After the analysis of several articles, the Z. Gao et al. article has been chosen where three tests are performed on liver tissue: tension, pure shear and compression. In our case only traction and a shear tests are available. The compressive test data are not useful.

In the article the curves are written in Stretch Ratio-Nominal Stress (kPa) graphics, and the data experimentally obtained are elaborated to create two Odgen models (logarithmic and exponential) to approximate the average behavior of experimental curves.
Before creating a non-linear model using the tension curves and pure shear curves, it’s necessary to convert the stretch in strain, because the input curve in Patran software must be stress-strain.

After taking the information from this article, the data for the modeling are:

  • The modified geometry of dog bone specimen;
  • The same constraint;
  • The load is a displacement of -19,5 mm along the y-axis of the specimen, because in this article is showed the final specimen deformation;

The mechanical properties are obtained from stress-strain tension and pure shear graphic.

Figure 4 Tension stress-stretch graphic
Figure 5 Pure Shear stress-strech graphic

Eight Odgen (3) models are created using all the Logarithmic Odgen curves and Exponential Odgen curves.
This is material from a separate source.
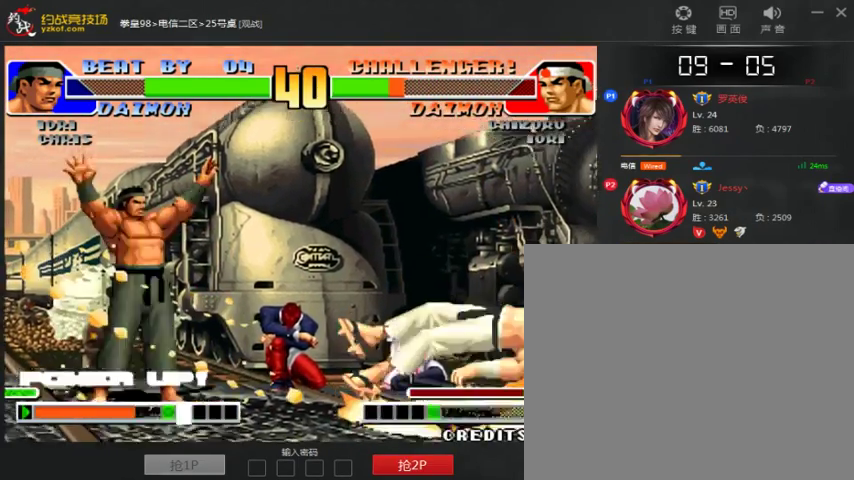
{"dt_ms": 500, "buttons": [], "left_stick": "right", "events": []}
Every model, regardless of the goodness of the result, have convergence and show the maximum concentration stress in the central section of specimen.
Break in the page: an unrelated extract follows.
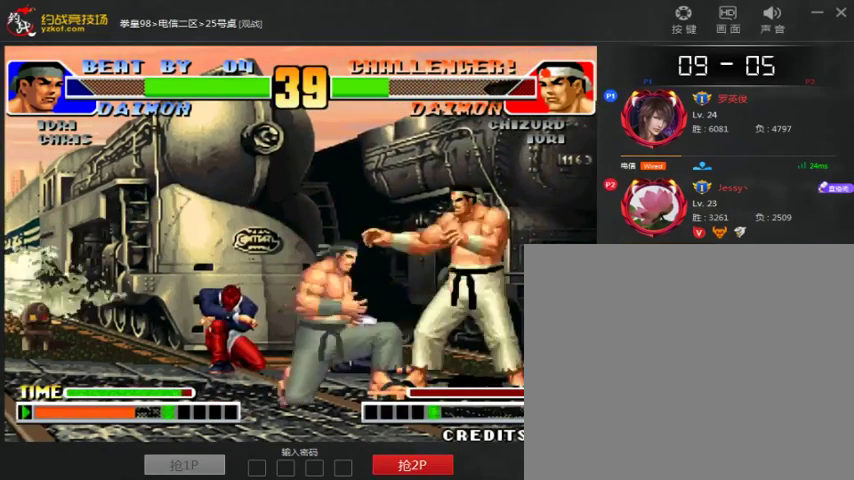
{"dt_ms": 500, "buttons": [], "left_stick": "right", "events": [[200, "A", "up"], [200, "left_stick", "right"]]}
The best Logarithmic Odgen model is created using the red curves, while the best Exponential Odgen model is created using the green curves.

The graphics show the relation between Non Linear Stress Tensor e Non Linear Strain Tensor.
In the Logarithmic Odgen model the curve grows to a maximum value of 0,839 kPa, while in Exponential Odgen model the curve grows to a maximum value of 1,95 kPa.

Figure 6 Non linear strain tensor-Non linear stress tensor graphic of Logarithmic Odgen model
Figure 7 Non linear strain tensor-Non linear stress tensor graphic of Exponential Odgen model

To verify the goodness of the results, the curves obtained from modeling are compared with the tension curve with which they are created, acceptable hypothesis because the specimen is pulled by uniaxial tension.

The study shows that using a single curve isn’t possible to create a non-linear model which have convergence. Instead using two curves, in this case tension and pure shear, the model has convergence, and in the batter case (Exponential Odgen model) has result similar to the experimental curve.

Figure 8 Logarithmic Odgen model curve (blue) and experimental curve (orange)
Figure 9 Exponential Odgen model curve (blue) and experimental curve (orange)

There is big limit of the model: Patran software can’t understand how much the specimen section change. That information can be given through a biaxial tension test.

Another limit of the model is the fact that it can’t consider the dependence on the load application speed. In viscoelastic material it’s a really strong dependence, but there aren’t found articles which do studies about these.

In conclusion, the Exponential Odgen model represents a good approximation of liver tissue behavior. That model can be improved and used to modeling the liver organ behavior.